Lines to return, exactly: from the line with "right front paw: (237, 320)" to the line with "left shoulder: (182, 108)" in the entries below, both included.

---*---

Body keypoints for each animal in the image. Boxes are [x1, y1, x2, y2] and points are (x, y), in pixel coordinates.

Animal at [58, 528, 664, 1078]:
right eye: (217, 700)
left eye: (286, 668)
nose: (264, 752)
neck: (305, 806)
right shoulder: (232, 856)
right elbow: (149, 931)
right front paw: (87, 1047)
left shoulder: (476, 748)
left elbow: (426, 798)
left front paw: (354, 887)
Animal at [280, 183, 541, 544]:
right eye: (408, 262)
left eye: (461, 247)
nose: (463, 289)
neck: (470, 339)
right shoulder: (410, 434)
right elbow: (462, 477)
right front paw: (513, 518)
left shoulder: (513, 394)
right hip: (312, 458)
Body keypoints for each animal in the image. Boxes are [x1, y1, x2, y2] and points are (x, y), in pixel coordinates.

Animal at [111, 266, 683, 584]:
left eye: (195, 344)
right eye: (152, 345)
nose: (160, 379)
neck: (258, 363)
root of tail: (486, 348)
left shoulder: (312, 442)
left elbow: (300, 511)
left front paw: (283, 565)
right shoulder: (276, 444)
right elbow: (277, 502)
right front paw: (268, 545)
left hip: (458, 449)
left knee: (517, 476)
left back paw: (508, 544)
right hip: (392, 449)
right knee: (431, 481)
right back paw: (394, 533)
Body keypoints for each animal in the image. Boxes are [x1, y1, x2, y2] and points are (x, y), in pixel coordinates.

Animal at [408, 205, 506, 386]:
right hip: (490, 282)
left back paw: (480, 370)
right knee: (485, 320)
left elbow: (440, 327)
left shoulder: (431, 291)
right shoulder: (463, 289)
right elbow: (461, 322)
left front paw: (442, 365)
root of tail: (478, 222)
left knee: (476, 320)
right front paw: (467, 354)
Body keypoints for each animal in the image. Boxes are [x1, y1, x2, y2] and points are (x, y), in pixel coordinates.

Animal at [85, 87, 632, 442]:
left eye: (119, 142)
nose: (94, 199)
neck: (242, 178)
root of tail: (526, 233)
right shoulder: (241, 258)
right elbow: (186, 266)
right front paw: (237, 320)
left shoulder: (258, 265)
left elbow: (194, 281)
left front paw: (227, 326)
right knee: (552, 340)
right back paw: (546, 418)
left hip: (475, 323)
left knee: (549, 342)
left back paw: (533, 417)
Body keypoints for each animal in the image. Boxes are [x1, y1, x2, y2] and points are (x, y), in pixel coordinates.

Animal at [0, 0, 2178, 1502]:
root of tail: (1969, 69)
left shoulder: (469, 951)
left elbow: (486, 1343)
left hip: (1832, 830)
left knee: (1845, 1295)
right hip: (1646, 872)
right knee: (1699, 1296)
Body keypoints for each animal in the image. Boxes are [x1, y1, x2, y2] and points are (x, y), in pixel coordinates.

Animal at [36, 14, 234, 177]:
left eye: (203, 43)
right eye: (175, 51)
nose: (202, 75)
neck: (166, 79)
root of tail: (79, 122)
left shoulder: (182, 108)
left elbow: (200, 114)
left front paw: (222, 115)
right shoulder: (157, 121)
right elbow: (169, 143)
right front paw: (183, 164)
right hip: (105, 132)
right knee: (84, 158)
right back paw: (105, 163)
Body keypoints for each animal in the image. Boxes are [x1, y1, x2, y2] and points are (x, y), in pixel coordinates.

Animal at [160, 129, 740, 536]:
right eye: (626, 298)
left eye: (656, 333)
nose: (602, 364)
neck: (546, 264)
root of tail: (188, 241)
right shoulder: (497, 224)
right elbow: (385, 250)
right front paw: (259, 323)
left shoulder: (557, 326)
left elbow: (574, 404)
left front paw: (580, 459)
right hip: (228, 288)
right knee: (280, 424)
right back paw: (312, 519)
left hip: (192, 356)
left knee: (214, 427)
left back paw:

---*---

- _Answer to this exercise_:
right front paw: (237, 320)
left shoulder: (258, 265)
left elbow: (194, 281)
left front paw: (227, 326)
right knee: (552, 340)
right back paw: (546, 418)
left hip: (475, 323)
left knee: (549, 342)
left back paw: (533, 417)
Body keypoints for each animal in the image. Boxes are [x1, y1, x2, y2] and points are (x, y), in pixel coordinates.

Animal at [0, 0, 2178, 1502]:
root of tail: (1969, 69)
left shoulder: (469, 951)
left elbow: (486, 1343)
left hip: (1832, 830)
left knee: (1845, 1295)
right hip: (1646, 872)
right knee: (1699, 1296)
Body keypoints for each animal in the image. Boxes are [x1, y1, x2, y2] and points are (x, y), in pixel coordinates.

Animal at [36, 14, 234, 177]:
left eye: (203, 43)
right eye: (175, 51)
nose: (202, 75)
neck: (166, 79)
root of tail: (79, 122)
left shoulder: (182, 108)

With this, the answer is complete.